● EXERCISE DATA:
___
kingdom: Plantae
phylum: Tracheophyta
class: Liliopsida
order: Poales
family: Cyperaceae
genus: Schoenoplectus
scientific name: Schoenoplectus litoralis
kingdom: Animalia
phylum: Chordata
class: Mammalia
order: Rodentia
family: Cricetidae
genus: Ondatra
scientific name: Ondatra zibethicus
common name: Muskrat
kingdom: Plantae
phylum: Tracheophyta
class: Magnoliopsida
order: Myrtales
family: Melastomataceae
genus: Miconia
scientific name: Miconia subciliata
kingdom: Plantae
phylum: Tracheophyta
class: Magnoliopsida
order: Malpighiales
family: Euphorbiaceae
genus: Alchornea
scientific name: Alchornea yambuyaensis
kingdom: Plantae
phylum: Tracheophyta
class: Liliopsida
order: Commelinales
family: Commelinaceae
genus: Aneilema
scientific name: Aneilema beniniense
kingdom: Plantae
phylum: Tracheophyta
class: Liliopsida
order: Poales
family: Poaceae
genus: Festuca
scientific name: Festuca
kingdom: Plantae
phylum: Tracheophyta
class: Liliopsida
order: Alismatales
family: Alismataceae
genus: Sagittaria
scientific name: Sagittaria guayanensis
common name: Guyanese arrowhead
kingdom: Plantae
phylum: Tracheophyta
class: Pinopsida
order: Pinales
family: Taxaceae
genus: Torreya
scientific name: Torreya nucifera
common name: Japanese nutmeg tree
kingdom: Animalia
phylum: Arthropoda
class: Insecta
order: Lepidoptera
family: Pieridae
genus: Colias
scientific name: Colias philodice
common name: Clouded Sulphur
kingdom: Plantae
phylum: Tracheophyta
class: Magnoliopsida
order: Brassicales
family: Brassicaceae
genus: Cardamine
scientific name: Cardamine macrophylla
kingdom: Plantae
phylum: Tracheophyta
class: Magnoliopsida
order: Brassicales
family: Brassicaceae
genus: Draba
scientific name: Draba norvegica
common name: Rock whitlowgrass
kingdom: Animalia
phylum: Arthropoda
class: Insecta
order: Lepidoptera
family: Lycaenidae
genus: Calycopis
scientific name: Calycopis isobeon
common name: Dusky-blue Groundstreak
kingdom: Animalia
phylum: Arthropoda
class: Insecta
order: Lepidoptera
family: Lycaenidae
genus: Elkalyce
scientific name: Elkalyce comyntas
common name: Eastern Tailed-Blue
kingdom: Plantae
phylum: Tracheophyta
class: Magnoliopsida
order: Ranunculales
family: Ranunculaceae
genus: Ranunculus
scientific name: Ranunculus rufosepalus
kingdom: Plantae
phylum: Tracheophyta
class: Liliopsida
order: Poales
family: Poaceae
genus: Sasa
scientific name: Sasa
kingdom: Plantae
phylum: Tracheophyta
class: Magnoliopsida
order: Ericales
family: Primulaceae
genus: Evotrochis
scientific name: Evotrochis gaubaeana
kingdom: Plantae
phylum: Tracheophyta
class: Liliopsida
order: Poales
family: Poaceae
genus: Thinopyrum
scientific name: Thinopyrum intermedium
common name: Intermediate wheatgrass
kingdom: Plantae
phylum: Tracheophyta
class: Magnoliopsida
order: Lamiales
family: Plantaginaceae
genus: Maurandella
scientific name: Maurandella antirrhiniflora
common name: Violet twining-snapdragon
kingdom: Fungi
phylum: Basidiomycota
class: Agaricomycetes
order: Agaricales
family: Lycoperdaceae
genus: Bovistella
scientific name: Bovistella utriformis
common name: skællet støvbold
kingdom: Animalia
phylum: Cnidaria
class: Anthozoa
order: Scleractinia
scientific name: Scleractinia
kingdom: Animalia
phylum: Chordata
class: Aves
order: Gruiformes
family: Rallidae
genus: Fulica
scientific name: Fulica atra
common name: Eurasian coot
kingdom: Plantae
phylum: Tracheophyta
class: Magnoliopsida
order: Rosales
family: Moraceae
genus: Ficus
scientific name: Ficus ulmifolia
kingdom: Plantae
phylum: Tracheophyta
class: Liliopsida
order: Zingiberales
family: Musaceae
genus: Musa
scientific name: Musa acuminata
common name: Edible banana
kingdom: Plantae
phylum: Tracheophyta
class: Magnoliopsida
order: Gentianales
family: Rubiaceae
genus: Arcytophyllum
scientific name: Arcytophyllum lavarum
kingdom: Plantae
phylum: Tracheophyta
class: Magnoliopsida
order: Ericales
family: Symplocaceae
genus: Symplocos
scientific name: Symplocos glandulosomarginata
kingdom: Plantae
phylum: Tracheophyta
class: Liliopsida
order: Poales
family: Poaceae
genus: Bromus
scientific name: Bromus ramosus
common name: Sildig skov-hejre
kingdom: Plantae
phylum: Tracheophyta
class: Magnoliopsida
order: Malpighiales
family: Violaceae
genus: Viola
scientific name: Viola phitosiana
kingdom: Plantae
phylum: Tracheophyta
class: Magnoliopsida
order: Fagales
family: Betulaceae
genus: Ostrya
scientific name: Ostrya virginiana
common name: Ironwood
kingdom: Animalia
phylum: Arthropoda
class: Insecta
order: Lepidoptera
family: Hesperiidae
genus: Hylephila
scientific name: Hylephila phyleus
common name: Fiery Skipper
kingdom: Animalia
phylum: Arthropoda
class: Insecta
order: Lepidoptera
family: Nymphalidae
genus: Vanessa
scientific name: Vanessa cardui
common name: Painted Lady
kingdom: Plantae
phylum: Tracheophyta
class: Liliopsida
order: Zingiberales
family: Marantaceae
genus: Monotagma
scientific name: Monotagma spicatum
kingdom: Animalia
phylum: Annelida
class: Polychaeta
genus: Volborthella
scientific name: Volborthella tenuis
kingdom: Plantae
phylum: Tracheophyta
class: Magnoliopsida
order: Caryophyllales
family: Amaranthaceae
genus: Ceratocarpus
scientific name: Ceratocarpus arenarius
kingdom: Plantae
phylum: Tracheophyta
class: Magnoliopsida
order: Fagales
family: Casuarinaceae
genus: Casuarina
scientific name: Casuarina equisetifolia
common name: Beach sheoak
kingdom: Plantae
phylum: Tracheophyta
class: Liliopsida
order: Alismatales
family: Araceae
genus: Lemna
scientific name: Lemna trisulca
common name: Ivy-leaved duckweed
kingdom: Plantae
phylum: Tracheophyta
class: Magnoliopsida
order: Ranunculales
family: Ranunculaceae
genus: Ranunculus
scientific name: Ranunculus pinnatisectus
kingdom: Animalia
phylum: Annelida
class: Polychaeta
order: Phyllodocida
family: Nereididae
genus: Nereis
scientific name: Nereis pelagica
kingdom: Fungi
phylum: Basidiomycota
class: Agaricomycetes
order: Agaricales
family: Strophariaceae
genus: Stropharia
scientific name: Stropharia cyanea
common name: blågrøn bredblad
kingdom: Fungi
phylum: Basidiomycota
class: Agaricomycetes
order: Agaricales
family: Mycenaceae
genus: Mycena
___
Turn the lines above into a numbered list, leaving out any blank lines.

● RESULT BELOW:
1. kingdom: Plantae
2. phylum: Tracheophyta
3. class: Liliopsida
4. order: Poales
5. family: Cyperaceae
6. genus: Schoenoplectus
7. scientific name: Schoenoplectus litoralis
8. kingdom: Animalia
9. phylum: Chordata
10. class: Mammalia
11. order: Rodentia
12. family: Cricetidae
13. genus: Ondatra
14. scientific name: Ondatra zibethicus
15. common name: Muskrat
16. kingdom: Plantae
17. phylum: Tracheophyta
18. class: Magnoliopsida
19. order: Myrtales
20. family: Melastomataceae
21. genus: Miconia
22. scientific name: Miconia subciliata
23. kingdom: Plantae
24. phylum: Tracheophyta
25. class: Magnoliopsida
26. order: Malpighiales
27. family: Euphorbiaceae
28. genus: Alchornea
29. scientific name: Alchornea yambuyaensis
30. kingdom: Plantae
31. phylum: Tracheophyta
32. class: Liliopsida
33. order: Commelinales
34. family: Commelinaceae
35. genus: Aneilema
36. scientific name: Aneilema beniniense
37. kingdom: Plantae
38. phylum: Tracheophyta
39. class: Liliopsida
40. order: Poales
41. family: Poaceae
42. genus: Festuca
43. scientific name: Festuca
44. kingdom: Plantae
45. phylum: Tracheophyta
46. class: Liliopsida
47. order: Alismatales
48. family: Alismataceae
49. genus: Sagittaria
50. scientific name: Sagittaria guayanensis
51. common name: Guyanese arrowhead
52. kingdom: Plantae
53. phylum: Tracheophyta
54. class: Pinopsida
55. order: Pinales
56. family: Taxaceae
57. genus: Torreya
58. scientific name: Torreya nucifera
59. common name: Japanese nutmeg tree
60. kingdom: Animalia
61. phylum: Arthropoda
62. class: Insecta
63. order: Lepidoptera
64. family: Pieridae
65. genus: Colias
66. scientific name: Colias philodice
67. common name: Clouded Sulphur
68. kingdom: Plantae
69. phylum: Tracheophyta
70. class: Magnoliopsida
71. order: Brassicales
72. family: Brassicaceae
73. genus: Cardamine
74. scientific name: Cardamine macrophylla
75. kingdom: Plantae
76. phylum: Tracheophyta
77. class: Magnoliopsida
78. order: Brassicales
79. family: Brassicaceae
80. genus: Draba
81. scientific name: Draba norvegica
82. common name: Rock whitlowgrass
83. kingdom: Animalia
84. phylum: Arthropoda
85. class: Insecta
86. order: Lepidoptera
87. family: Lycaenidae
88. genus: Calycopis
89. scientific name: Calycopis isobeon
90. common name: Dusky-blue Groundstreak
91. kingdom: Animalia
92. phylum: Arthropoda
93. class: Insecta
94. order: Lepidoptera
95. family: Lycaenidae
96. genus: Elkalyce
97. scientific name: Elkalyce comyntas
98. common name: Eastern Tailed-Blue
99. kingdom: Plantae
100. phylum: Tracheophyta
101. class: Magnoliopsida
102. order: Ranunculales
103. family: Ranunculaceae
104. genus: Ranunculus
105. scientific name: Ranunculus rufosepalus
106. kingdom: Plantae
107. phylum: Tracheophyta
108. class: Liliopsida
109. order: Poales
110. family: Poaceae
111. genus: Sasa
112. scientific name: Sasa
113. kingdom: Plantae
114. phylum: Tracheophyta
115. class: Magnoliopsida
116. order: Ericales
117. family: Primulaceae
118. genus: Evotrochis
119. scientific name: Evotrochis gaubaeana
120. kingdom: Plantae
121. phylum: Tracheophyta
122. class: Liliopsida
123. order: Poales
124. family: Poaceae
125. genus: Thinopyrum
126. scientific name: Thinopyrum intermedium
127. common name: Intermediate wheatgrass
128. kingdom: Plantae
129. phylum: Tracheophyta
130. class: Magnoliopsida
131. order: Lamiales
132. family: Plantaginaceae
133. genus: Maurandella
134. scientific name: Maurandella antirrhiniflora
135. common name: Violet twining-snapdragon
136. kingdom: Fungi
137. phylum: Basidiomycota
138. class: Agaricomycetes
139. order: Agaricales
140. family: Lycoperdaceae
141. genus: Bovistella
142. scientific name: Bovistella utriformis
143. common name: skællet støvbold
144. kingdom: Animalia
145. phylum: Cnidaria
146. class: Anthozoa
147. order: Scleractinia
148. scientific name: Scleractinia
149. kingdom: Animalia
150. phylum: Chordata
151. class: Aves
152. order: Gruiformes
153. family: Rallidae
154. genus: Fulica
155. scientific name: Fulica atra
156. common name: Eurasian coot
157. kingdom: Plantae
158. phylum: Tracheophyta
159. class: Magnoliopsida
160. order: Rosales
161. family: Moraceae
162. genus: Ficus
163. scientific name: Ficus ulmifolia
164. kingdom: Plantae
165. phylum: Tracheophyta
166. class: Liliopsida
167. order: Zingiberales
168. family: Musaceae
169. genus: Musa
170. scientific name: Musa acuminata
171. common name: Edible banana
172. kingdom: Plantae
173. phylum: Tracheophyta
174. class: Magnoliopsida
175. order: Gentianales
176. family: Rubiaceae
177. genus: Arcytophyllum
178. scientific name: Arcytophyllum lavarum
179. kingdom: Plantae
180. phylum: Tracheophyta
181. class: Magnoliopsida
182. order: Ericales
183. family: Symplocaceae
184. genus: Symplocos
185. scientific name: Symplocos glandulosomarginata
186. kingdom: Plantae
187. phylum: Tracheophyta
188. class: Liliopsida
189. order: Poales
190. family: Poaceae
191. genus: Bromus
192. scientific name: Bromus ramosus
193. common name: Sildig skov-hejre
194. kingdom: Plantae
195. phylum: Tracheophyta
196. class: Magnoliopsida
197. order: Malpighiales
198. family: Violaceae
199. genus: Viola
200. scientific name: Viola phitosiana
201. kingdom: Plantae
202. phylum: Tracheophyta
203. class: Magnoliopsida
204. order: Fagales
205. family: Betulaceae
206. genus: Ostrya
207. scientific name: Ostrya virginiana
208. common name: Ironwood
209. kingdom: Animalia
210. phylum: Arthropoda
211. class: Insecta
212. order: Lepidoptera
213. family: Hesperiidae
214. genus: Hylephila
215. scientific name: Hylephila phyleus
216. common name: Fiery Skipper
217. kingdom: Animalia
218. phylum: Arthropoda
219. class: Insecta
220. order: Lepidoptera
221. family: Nymphalidae
222. genus: Vanessa
223. scientific name: Vanessa cardui
224. common name: Painted Lady
225. kingdom: Plantae
226. phylum: Tracheophyta
227. class: Liliopsida
228. order: Zingiberales
229. family: Marantaceae
230. genus: Monotagma
231. scientific name: Monotagma spicatum
232. kingdom: Animalia
233. phylum: Annelida
234. class: Polychaeta
235. genus: Volborthella
236. scientific name: Volborthella tenuis
237. kingdom: Plantae
238. phylum: Tracheophyta
239. class: Magnoliopsida
240. order: Caryophyllales
241. family: Amaranthaceae
242. genus: Ceratocarpus
243. scientific name: Ceratocarpus arenarius
244. kingdom: Plantae
245. phylum: Tracheophyta
246. class: Magnoliopsida
247. order: Fagales
248. family: Casuarinaceae
249. genus: Casuarina
250. scientific name: Casuarina equisetifolia
251. common name: Beach sheoak
252. kingdom: Plantae
253. phylum: Tracheophyta
254. class: Liliopsida
255. order: Alismatales
256. family: Araceae
257. genus: Lemna
258. scientific name: Lemna trisulca
259. common name: Ivy-leaved duckweed
260. kingdom: Plantae
261. phylum: Tracheophyta
262. class: Magnoliopsida
263. order: Ranunculales
264. family: Ranunculaceae
265. genus: Ranunculus
266. scientific name: Ranunculus pinnatisectus
267. kingdom: Animalia
268. phylum: Annelida
269. class: Polychaeta
270. order: Phyllodocida
271. family: Nereididae
272. genus: Nereis
273. scientific name: Nereis pelagica
274. kingdom: Fungi
275. phylum: Basidiomycota
276. class: Agaricomycetes
277. order: Agaricales
278. family: Strophariaceae
279. genus: Stropharia
280. scientific name: Stropharia cyanea
281. common name: blågrøn bredblad
282. kingdom: Fungi
283. phylum: Basidiomycota
284. class: Agaricomycetes
285. order: Agaricales
286. family: Mycenaceae
287. genus: Mycena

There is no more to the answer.